Carmen Mardónez
Spring 2022 Artist in Residence
“As a woman, my entrails have always been governed by others. Before I even menstruated for the first time, I was taught to sew, knit, and embroider, only to become a caring wife and exemplary mother: no one asked me if that was my plan. After unexpectedly becoming a mother, the rebellion against the conservative religious education I received furiously exploded. I refused to become what I was trained for. My artistic work became the expression of my resistance.“
-Carmen Maradónez, Spring 2022 AiR
Artist Statement
“In my current practice, I combine freestyle embroidery and three-dimensional fabric sculptures, made using textile waste, and create textiles installations. Using bed sheets and pillows, I seek to connect with these radically intimate spaces that have witnessed the embodied repression, byproduct of centuries of indoctrination, that we as women have experienced through history. But even more importantly, they are the space of our wildest dreams, utopias of liberation and sisterhood.”
Carmen Mardónez
Pinky Promise
May 6 - May 27, 2022
Informed by deep, moving personal observations about her life in another country, her status as a wife and mother and cultural differences, Mardónez explores themes of isolation, loss, love and sisterhood in her colorful, textured, embroidered textiles. As we create space for women artists to connect to their creative intentions, it seem appropriate to share Mardónez’s intentions in her own words:
“When I first moved across the continent, I promised myself I would become an artist. The still ongoing process of becoming one has been crossed by the experience of being a stranger in a country whose language I struggle with, the experience of becoming a mother far from my village, and the experience of recognizing myself as inhabiting a deteriorating body in a country that values your life according to your pocket.
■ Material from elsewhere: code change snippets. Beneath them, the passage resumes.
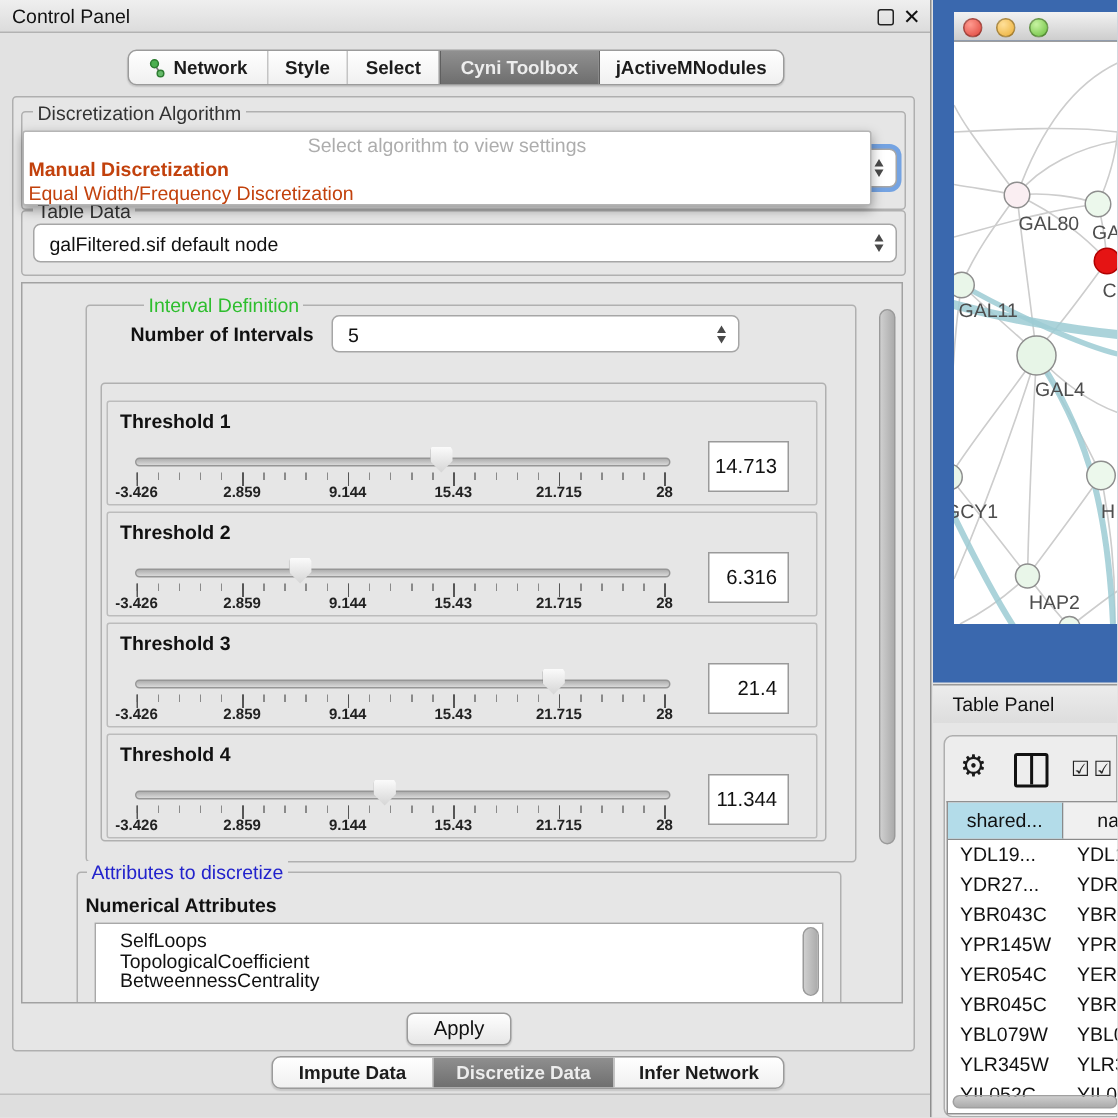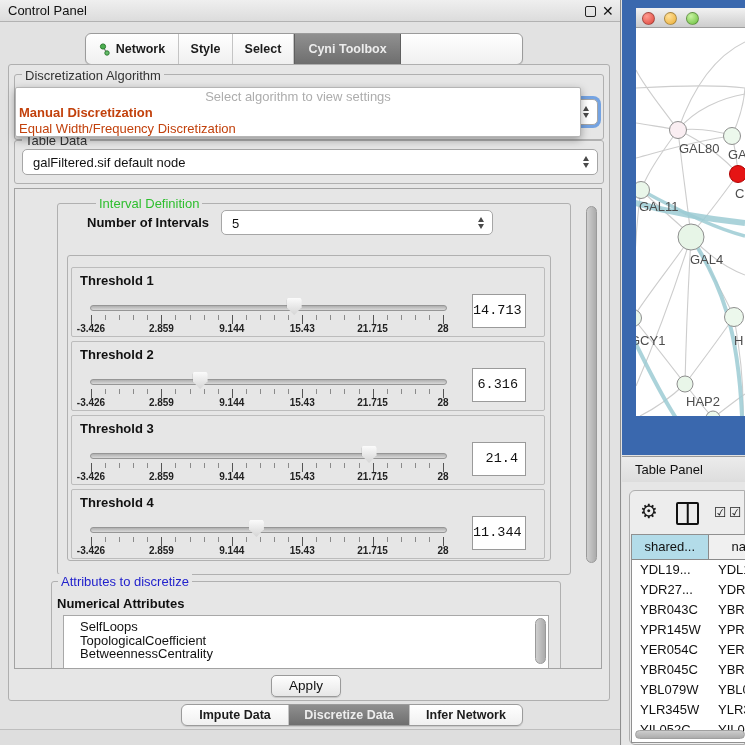--- a/index.html
+++ b/index.html
@@ -6,21 +6,21 @@
   *{box-sizing:border-box;font-family:"Liberation Sans","DejaVu Sans",sans-serif;}
   #stage{position:relative;width:745px;height:745px;overflow:hidden;background:#E2E2E2;}
 
   
   .lp{position:absolute;left:0;top:0;width:621px;height:745px;background:#E2E2E2;border-right:1px solid #8E8E8E;}
   .titlebar{position:absolute;left:0;top:0;width:620px;height:22px;background:linear-gradient(#EFEFEF,#DCDCDC);border-bottom:1px solid #B2B2B2;}
   .titlebar .title{position:absolute;left:8px;top:0;line-height:22px;font-size:13px;color:#111;}
   .float-ic{position:absolute;left:585px;top:6px;width:11px;height:11px;border:1.5px solid #222;border-radius:2px;}
   .close-ic{position:absolute;left:602px;top:2px;font-size:14px;font-weight:bold;color:#111;line-height:18px;}
 
-  .tabbar{position:absolute;left:85px;top:33px;width:438px;height:32px;display:flex;border:1px solid #9B9B9B;border-radius:6px;overflow:hidden;background:linear-gradient(#FFFFFF,#F0F0F0);box-shadow:0 1px 1px rgba(0,0,0,.12);}
+  .tabbar{position:absolute;left:85px;top:33px;width:438px;height:24px;display:flex;border:1px solid #9B9B9B;border-radius:6px;overflow:hidden;background:linear-gradient(#FFFFFF,#F0F0F0);box-shadow:0 1px 1px rgba(0,0,0,.12);}
   .tabseg{display:flex;align-items:center;justify-content:center;gap:5px;font-size:12.5px;font-weight:bold;color:#1C1C1C;border-right:1px solid #C4C4C4;height:100%;}
   .tabseg:last-child{border-right:none;}
   .tabseg.sel{background:linear-gradient(#909090,#6E6E6E);color:#EDEDED;border-right:1px solid #5F5F5F;border-left:1px solid #5F5F5F;}
 
   .content-frame{position:absolute;left:8px;top:64px;width:602px;height:637px;border:1px solid #AFAFAF;border-radius:3px;background:#E6E6E6;}
 
   .group{position:absolute;border:1px solid #B0B0B0;border-radius:3px;}
   .group-label{position:absolute;font-size:13px;padding:0 3px;background:#E6E6E6;white-space:nowrap;}
 
   
@@ -48,21 +48,21 @@
   .blue{color:#2222CC;}
 
   .thr-block{position:absolute;width:474px;height:70px;border:1px solid #BCBCBC;border-radius:2px;background:#E6E6E6;}
   .thr-label{position:absolute;left:8px;top:5px;font-size:13px;font-weight:bold;color:#111;}
   .track{position:absolute;left:18px;top:37px;width:357px;height:6px;border:1px solid #969696;border-radius:3px;background:linear-gradient(#AFAFAF,#D9D9D9);}
   .ticks-minor{position:absolute;left:18.5px;top:47px;width:354px;height:5px;background:repeating-linear-gradient(to right,#8A8A8A 0,#8A8A8A 1px,transparent 1px,transparent 14.08px);}
   .ticks-major{position:absolute;left:18.5px;top:47px;width:354px;height:9px;background:repeating-linear-gradient(to right,#555 0,#555 1px,transparent 1px,transparent 70.4px);}
   .tick-labels{position:absolute;left:0;top:55px;width:100%;height:12px;}
   .tkl{position:absolute;transform:translateX(-50%);font-size:10px;font-weight:bold;color:#222;white-space:nowrap;}
   .thumb{position:absolute;top:30px;width:15px;height:17px;background:linear-gradient(#FBFBFB,#D5D5D5);clip-path:polygon(8% 0,92% 0,100% 12%,100% 55%,50% 100%,0 55%,0 12%);filter:drop-shadow(0 0 1px #777);z-index:2;}
-  .valbox{position:absolute;left:400px;top:26px;width:54px;height:34px;background:#FFF;border:1px solid #9A9A9A;font-size:13.5px;color:#111;text-align:right;line-height:32px;padding-right:7px;font-family:Liberation Mono, monospace;}
+  .valbox{position:absolute;left:400px;top:26px;width:54px;height:34px;background:#FFF;border:1px solid #9A9A9A;font-size:13.5px;color:#111;text-align:right;line-height:32px;padding-right:7px;}
 
   .attr-title{position:absolute;font-size:13px;font-weight:bold;color:#111;}
   .alist{position:absolute;background:#FFF;border:1px solid #A8A8A8;overflow:hidden;}
   .litem{font-size:13px;color:#111;line-height:13.5px;padding-left:16px;}
   .alist .vthumb{right:2px;top:2px;width:11px;height:46px;position:absolute;}
 
   .apply-btn{position:absolute;left:271px;top:675px;width:70px;height:22px;border:1px solid #9A9A9A;border-radius:5px;background:linear-gradient(#FEFEFE,#E7E7E7);font-size:13.5px;color:#111;text-align:center;line-height:20px;box-shadow:0 1px 1px rgba(0,0,0,.15);}
 
   .bottom-tabs{position:absolute;left:136px;top:704px;height:22px;display:flex;border:1px solid #9B9B9B;border-radius:6px;overflow:hidden;background:linear-gradient(#FFFFFF,#F0F0F0);box-shadow:0 1px 1px rgba(0,0,0,.12);margin-left:45px;}
   .btab{display:flex;align-items:center;justify-content:center;font-size:12.5px;font-weight:bold;color:#1C1C1C;border-right:1px solid #C4C4C4;height:100%;}
@@ -121,20 +121,23 @@
         <span>Network</span>
       </div>
       <div class="tabseg" style="width:54px">
           <span>Style</span>
         </div>
       <div class="tabseg" style="width:61px">
           <span>Select</span>
         </div>
       <div class="tabseg sel" style="width:107px">
           <span>Cyni Toolbox</span>
+        </div>
+      <div class="tabseg" style="width:123px">
+          <span>jActiveMNodules</span>
         </div>
     </div>
 
     <div class="content-frame"></div>
 
     <div class="group" style="left:14px;top:74px;width:590px;height:66px;"></div>
     <div class="group-label" style="left:22px;top:68px;color:#333;">Discretization Algorithm</div>
     <div class="combo focused" style="left:20px;top:99px;width:578px;height:26px;">
       <span class="steppers">
           <i class="up"></i>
Isolation, loss, exhaustion, loneliness; love, hope, friendship and sisterhood. The impossibility of expressing in words the overwhelming feelings of living through these times has become the fuel of my creations. My practice of pure intuition and compulsion seeks the fluency that my words and routine lack.
This exhibition is a statement: anyone can become an artist, at any age and no matter their background. All that it takes it’s a room on your own. Traditional women’s work, such as hand embroidery, can and should be valued as art. Hand embroidery can become massive and monumental. Pink is a powerful color to work with. The color that reminds us of the mocking for being too girly or not girly enough. The color that the sky takes in a burning planet.
Art is a promise: there will be sisterhood, there will be a future on this planet. We will win.”